Controller Manager — Reconciliation Loops
The kube-controller-manager runs dozens of control loops, each responsible for one piece of cluster state. Every controller follows the same pattern:
flowchart TB
OBSERVE["Observe\n(Watch API Server\nfor changes)"] --> DIFF["Diff\n(Compare desired\nvs actual state)"]
DIFF --> ACT["Act\n(Create/Update/Delete\nresources to converge)"]
ACT --> OBSERVE
STATUS["Update Status\n(report current state\nback to API Server)"] --> OBSERVE
ACT --> STATUS
Key Built-in Controllers
Deployment Controller: Watches Deployment objects. When spec changes (new image, replicas), creates/updates the corresponding ReplicaSet. Manages rollout strategy (RollingUpdate, Recreate), rollback history, and progress conditions.
ReplicaSet Controller: Ensures the desired number of pod replicas are running. Creates pods when under count, deletes when over count. Uses label selectors to identify owned pods.
StatefulSet Controller: Like ReplicaSet but with ordered creation/deletion, stable network identities (pod-0, pod-1), and persistent volume claims per replica.
Job Controller: Runs pods to completion. Tracks succeeded/failed counts. Supports parallelism, completions, backoff limits, and indexed jobs.

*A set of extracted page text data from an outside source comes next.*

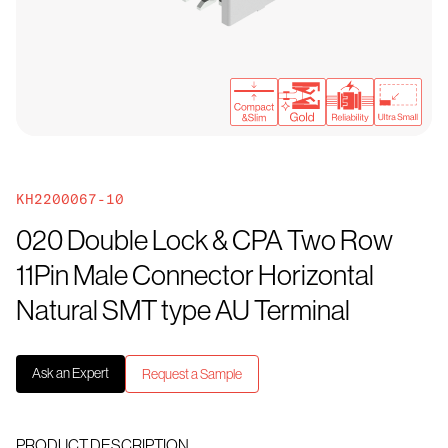
KH2200067-10
020 Double Lock & CPA Two Row
11Pin Male Connector Horizontal
Natural SMT type AU Terminal
Ask an Expert
Request a Sample
PRODUCT DESCRIPTION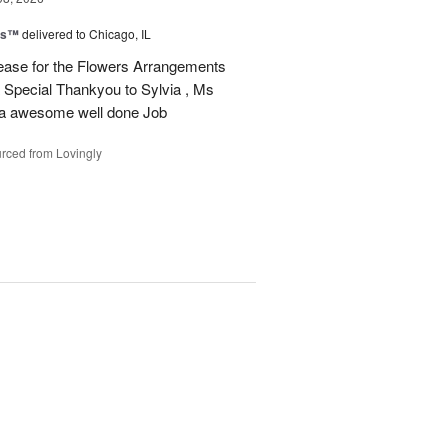
ms™
delivered to Chicago, IL
ease for the Flowers Arrangements
 Special Thankyou to Sylvia , Ms
r a awesome well done Job
rced from Lovingly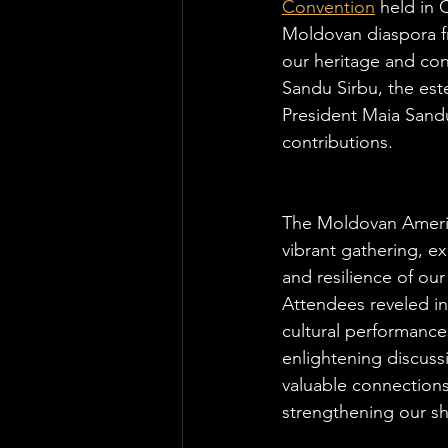
Convention
 held in
Moldovan diaspora fr
our heritage and co
Sandu Sirbu, the es
President Maia Sandu
contributions.
The Moldovan Ameri
vibrant gathering, ex
and resilience of ou
Attendees reveled in
cultural performance
enlightening discuss
valuable connections,
strengthening our sh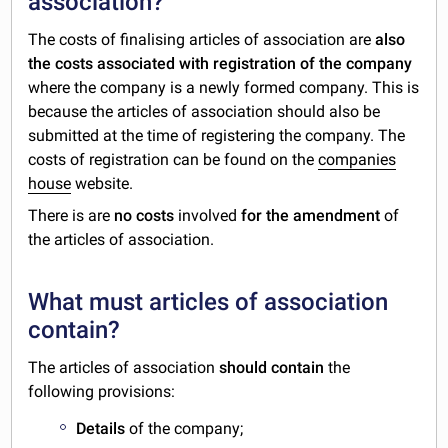
association?
The costs of finalising articles of association are
also
the costs associated with registration of the company
where the company is a newly formed company. This is
because the articles of association should also be
submitted at the time of registering the company. The
costs of registration can be found on the
companies
house
website.
There is are
no costs
involved
for the amendment
of
the articles of association.
What must articles of association
contain?
The articles of association
should contain
the
following provisions:
Details
of the company;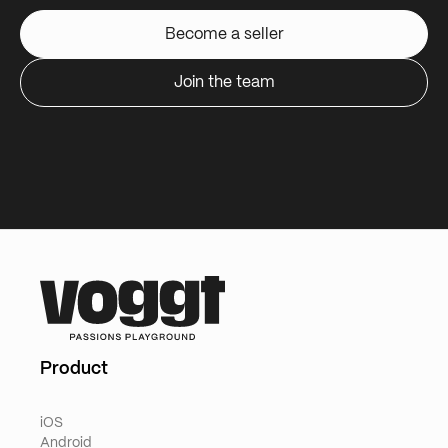
Become a seller
Join the team
Product
iOS
Android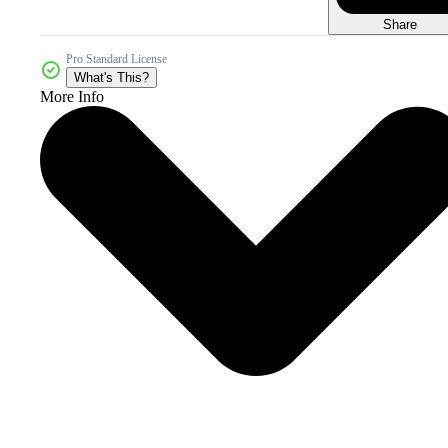
Share
Pro Standard License
What's This?
More Info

DaemonSet Controller: Ensures exactly one pod runs on every node (or a subset via nodeSelector/affinity). Used for node-level agents (log collectors, CNI, monitoring).
Cloud Controller Manager
The cloud-controller-manager runs controllers with cloud-provider-specific logic, separated from the core controller-manager to allow cloud providers to evolve independently:
- Node Controller — checks cloud provider to determine if a node VM still exists; if deleted, removes the Node object
- Route Controller — configures cloud network routes so pods on different nodes can communicate
- Service Controller — creates/updates/deletes cloud load balancers for Services of type LoadBalancer
High Availability Configuration
Production clusters must survive control plane component failures. The HA strategy differs by component:
API Server HA
Stateless — run multiple replicas behind a load balancer. Each instance connects to the same etcd cluster. Clients (kubelet, kubectl) use the LB endpoint.

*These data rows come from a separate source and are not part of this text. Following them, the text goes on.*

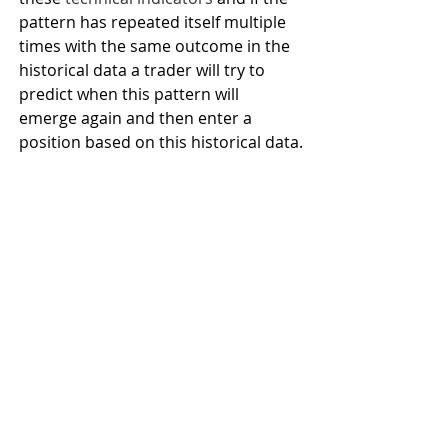
pattern has repeated itself multiple 
times with the same outcome in the 
historical data a trader will try to 
predict when this pattern will 
emerge again and then enter a 
position based on this historical data.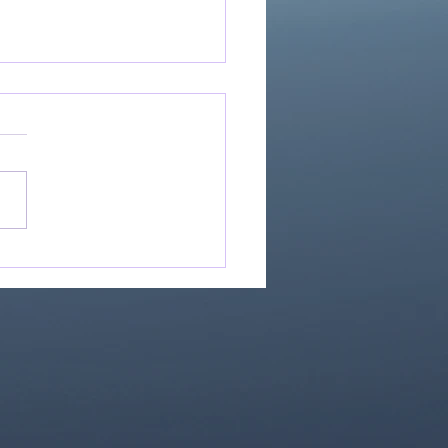
Great Is Our God:
Essential Collection
1)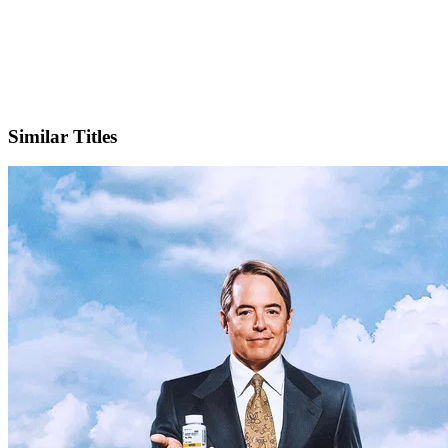
X
Official Website
Similar Titles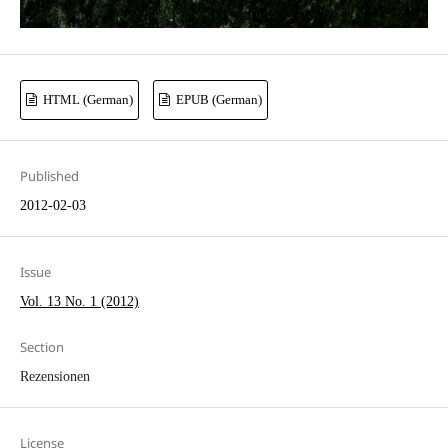
HTML (German)
EPUB (German)
Published
2012-02-03
Issue
Vol. 13 No. 1 (2012)
Section
Rezensionen
License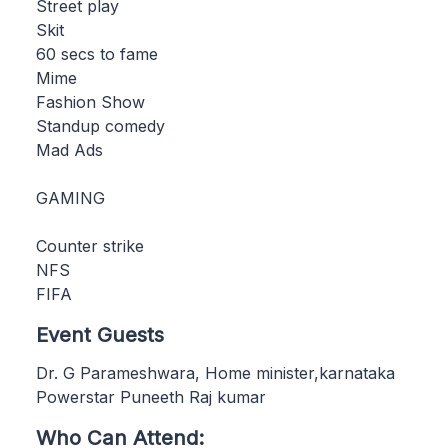
Street play
Skit
60 secs to fame
Mime
Fashion Show
Standup comedy
Mad Ads
GAMING
Counter strike
NFS
FIFA
Event Guests
Dr. G Parameshwara, Home minister,karnataka
Powerstar Puneeth Raj kumar
Who Can Attend: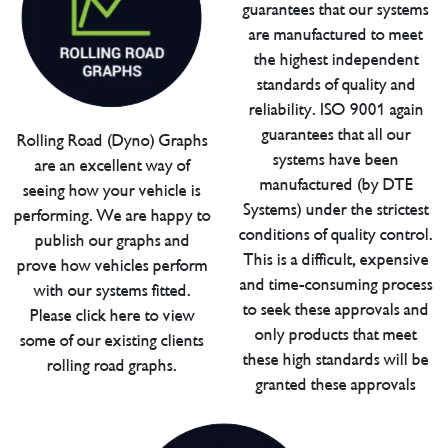
guarantees that our systems
are manufactured to meet
the highest independent
standards of quality and
reliability. ISO 9001 again
guarantees that all our
Rolling Road (Dyno) Graphs
systems have been
are an excellent way of
manufactured (by DTE
seeing how your vehicle is
Systems) under the strictest
performing. We are happy to
conditions of quality control.
publish our graphs and
This is a difficult, expensive
prove how vehicles perform
and time-consuming process
with our systems fitted.
to seek these approvals and
Please click here to view
only products that meet
some of our existing clients
these high standards will be
rolling road graphs.
granted these approvals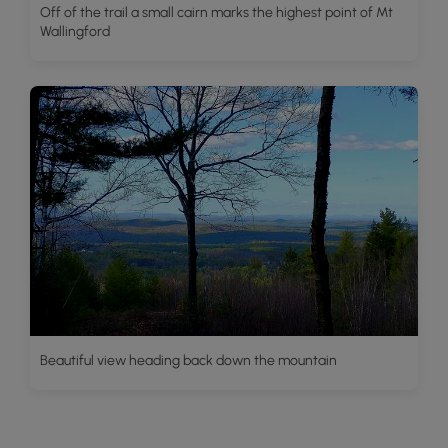
Off of the trail a small cairn marks the highest point of Mt
Wallingford
Beautiful view heading back down the mountain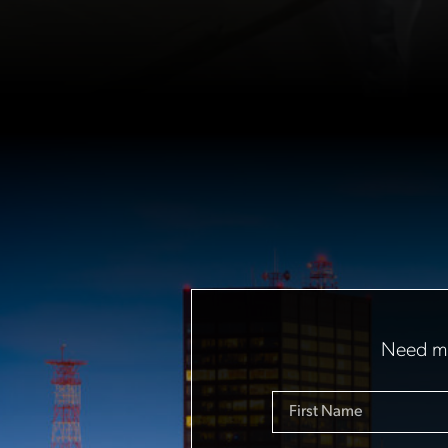
Need mo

Controller Manager & Scheduler HA
Only one instance can be active at a time (to avoid conflicting decisions). Uses leader election via a Lease object in Kubernetes:
- All replicas start and attempt to acquire the lease
- Winner becomes active leader, others are standby
- Leader renews lease every ~2 seconds
- If renewal fails (crash), another replica acquires the lease within ~15 seconds
etcd HA
Run 3, 5, or 7 members (always odd for Raft majority). Tolerates (n-1)/2 failures. 3 members is standard; 5 for large clusters; 7 is maximum recommended (more members increase write latency due to quorum requirement).
The Control Plane as SDN Controller
Kubernetes control plane IS an SDN controller for compute resources. The API Server is the centralized brain. etcd is the routing table (cluster state). Controllers are the routing protocols (continuously computing desired state). The Scheduler is path computation. And kubelet on each node is the data plane forwarding engine executing the control plane's decisions. The same separation-of-concerns pattern from networking, applied to container orchestration.